[BUG-REPORT] Incredibly slow performance with shifted columns

vaexio / vaex

Out-of-Core hybrid Apache Arrow/NumPy DataFrame for Python, ML, visualization and exploration of big tabular data at a billion rows per second 🚀

https://vaex.io

MIT License

8.27k stars 590 forks source link

[BUG-REPORT] Incredibly slow performance with shifted columns #2338

Open ceberhardt opened 1 year ago

ceberhardt commented 1 year ago

Description Hi! I'm not sure if this is a use case addressed by vaex, but the following example has an incredibly slow performance:

import pandas as pd
import vaex
import numpy as np

N=2**26
df = pd.DataFrame()
array = np.linspace(1,N,N).reshape(-1, 2**6)

for i in range(2**6):
    df[f'col_{i}'] = array[:,i]

vaex_df = vaex.from_pandas(df)
for col in vaex_df.get_column_names():
    vaex_df[f"{col}_shift_1"] = vaex_df[col]
    vaex_df.shift(periods=1, column=f"{col}_shift_1", inplace=True)

Fast so far...

But accessing one row:

%timeit vaex_df[10]

10.8 s ± 81.1 ms per loop (mean ± std. dev. of 7 runs, 1 loop each)

... not anymore.

Appreciate any help on the issue!

Software information

Vaex version (import vaex; vaex.__version__):

{'vaex-core': '4.16.1',
'vaex-viz': '0.5.4',
'vaex-hdf5': '0.14.1',
'vaex-server': '0.8.1',
'vaex-jupyter': '0.8.1',
'vaex-ml': '0.18.1'}

Vaex was installed via: pip
OS: macOS Ventura 13.2 / Apple Silicon

Ben-Epstein commented 1 year ago

@ceberhardt hello! I'm not sure exactly why this is happening (since i'd expect this to have been optimized by vaex under the hood), but you are calling shift in a suboptimal way for your use case.
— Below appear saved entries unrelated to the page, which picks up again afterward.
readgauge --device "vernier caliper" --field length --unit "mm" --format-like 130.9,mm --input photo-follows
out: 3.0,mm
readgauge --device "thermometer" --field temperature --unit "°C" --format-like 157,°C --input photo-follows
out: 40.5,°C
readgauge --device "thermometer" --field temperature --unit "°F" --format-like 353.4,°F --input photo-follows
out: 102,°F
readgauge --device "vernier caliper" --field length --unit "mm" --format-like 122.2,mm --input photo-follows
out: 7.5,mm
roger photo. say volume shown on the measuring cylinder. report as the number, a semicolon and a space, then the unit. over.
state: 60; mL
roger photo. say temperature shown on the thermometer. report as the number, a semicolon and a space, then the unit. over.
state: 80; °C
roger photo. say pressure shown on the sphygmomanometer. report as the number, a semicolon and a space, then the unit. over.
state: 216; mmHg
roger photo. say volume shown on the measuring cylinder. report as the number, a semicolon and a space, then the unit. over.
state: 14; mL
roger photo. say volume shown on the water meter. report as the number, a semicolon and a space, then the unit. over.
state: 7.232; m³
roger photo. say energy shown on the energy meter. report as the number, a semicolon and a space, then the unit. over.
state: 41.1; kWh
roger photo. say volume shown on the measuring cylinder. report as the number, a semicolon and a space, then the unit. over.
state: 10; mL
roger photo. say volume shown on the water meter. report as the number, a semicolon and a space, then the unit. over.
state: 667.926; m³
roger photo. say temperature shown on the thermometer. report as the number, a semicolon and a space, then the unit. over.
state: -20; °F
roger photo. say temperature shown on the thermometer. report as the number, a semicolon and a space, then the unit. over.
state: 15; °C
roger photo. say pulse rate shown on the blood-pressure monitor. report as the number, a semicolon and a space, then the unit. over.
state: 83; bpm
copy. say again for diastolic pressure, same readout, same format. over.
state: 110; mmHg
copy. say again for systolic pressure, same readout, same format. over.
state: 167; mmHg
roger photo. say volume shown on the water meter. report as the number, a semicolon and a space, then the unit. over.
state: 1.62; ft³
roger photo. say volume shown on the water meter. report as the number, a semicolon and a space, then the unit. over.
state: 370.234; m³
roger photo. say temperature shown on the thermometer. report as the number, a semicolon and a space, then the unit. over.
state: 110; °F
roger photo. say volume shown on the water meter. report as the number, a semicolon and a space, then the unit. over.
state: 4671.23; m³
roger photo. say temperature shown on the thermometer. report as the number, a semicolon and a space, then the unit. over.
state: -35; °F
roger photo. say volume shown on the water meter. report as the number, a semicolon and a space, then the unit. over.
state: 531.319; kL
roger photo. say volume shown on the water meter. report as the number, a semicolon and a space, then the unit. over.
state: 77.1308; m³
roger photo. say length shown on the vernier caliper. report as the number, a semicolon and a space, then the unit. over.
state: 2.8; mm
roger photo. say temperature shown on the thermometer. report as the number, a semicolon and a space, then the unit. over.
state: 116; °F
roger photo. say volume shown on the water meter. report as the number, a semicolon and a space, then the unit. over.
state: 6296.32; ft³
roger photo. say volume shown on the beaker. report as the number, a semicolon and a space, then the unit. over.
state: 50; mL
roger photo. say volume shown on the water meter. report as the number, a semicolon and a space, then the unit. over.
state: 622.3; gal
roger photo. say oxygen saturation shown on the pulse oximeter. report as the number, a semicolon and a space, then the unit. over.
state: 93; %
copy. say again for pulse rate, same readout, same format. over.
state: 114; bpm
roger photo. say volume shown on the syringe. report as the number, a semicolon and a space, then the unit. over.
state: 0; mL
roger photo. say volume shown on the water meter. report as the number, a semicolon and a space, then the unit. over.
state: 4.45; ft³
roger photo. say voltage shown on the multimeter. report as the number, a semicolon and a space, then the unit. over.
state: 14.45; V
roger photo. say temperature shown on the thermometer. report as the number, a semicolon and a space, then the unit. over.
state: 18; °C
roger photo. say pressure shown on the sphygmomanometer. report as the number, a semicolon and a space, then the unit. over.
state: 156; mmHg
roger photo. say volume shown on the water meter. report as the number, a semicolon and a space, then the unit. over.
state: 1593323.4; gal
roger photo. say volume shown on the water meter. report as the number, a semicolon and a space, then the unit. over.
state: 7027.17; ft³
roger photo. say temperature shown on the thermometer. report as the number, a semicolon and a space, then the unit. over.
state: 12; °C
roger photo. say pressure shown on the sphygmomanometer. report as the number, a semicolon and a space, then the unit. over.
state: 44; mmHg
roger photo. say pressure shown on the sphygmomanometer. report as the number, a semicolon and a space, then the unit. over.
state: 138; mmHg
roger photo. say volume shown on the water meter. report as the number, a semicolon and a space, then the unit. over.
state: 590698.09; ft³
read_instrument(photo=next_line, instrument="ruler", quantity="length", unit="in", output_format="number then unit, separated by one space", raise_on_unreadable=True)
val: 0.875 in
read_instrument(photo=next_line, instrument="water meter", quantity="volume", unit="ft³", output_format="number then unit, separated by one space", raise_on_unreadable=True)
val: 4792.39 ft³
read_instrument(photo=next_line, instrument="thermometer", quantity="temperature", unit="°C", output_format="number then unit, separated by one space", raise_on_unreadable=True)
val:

if you update your code slightly to only call shift once, it's dramatically faster

import pandas as pd
import vaex
import numpy as np

N=2**26
df = pd.DataFrame()
array = np.linspace(1,N,N).reshape(-1, 2**6)

for i in range(2**6):
    df[f'col_{i}'] = array[:,i]

vaex_df = vaex.from_pandas(df)
shift_cols = []
for col in vaex_df.get_column_names():
    vaex_df[f"{col}_shift_1"] = vaex_df[col]
    shift_cols.append(f"{col}_shift_1")

vaex_df = vaex_df.shift(periods=1, column=shift_cols)

Also, when you want to test the speed of vaex, I don't recommend indexing like that, as it's not doing what you think it is. Instead, i'd suggest something like x = df[:10].to_records() - or similar. That will materialize the first 10 rows, for example.

Nonetheless, here are my results

maartenbreddels commented 1 year ago

Hah, you're becoming a vaex-pert @Ben-Epstein !

ceberhardt commented 1 year ago

@Ben-Epstein Wow, that helped a lot! Thank you very much!

vaex_df[10] is still slowish (200x), but

vaex_df[:10] is as fast as I'd hoped! Thank you vaex creators!

Ben-Epstein commented 1 year ago

@maartenbreddels I'm now curious if vaex could optimize this for the user. If shift is lazy, I don't see why these should have different performances

maartenbreddels commented 1 year ago

Yeah, this isn't nice. Lets keep this open as a reminder.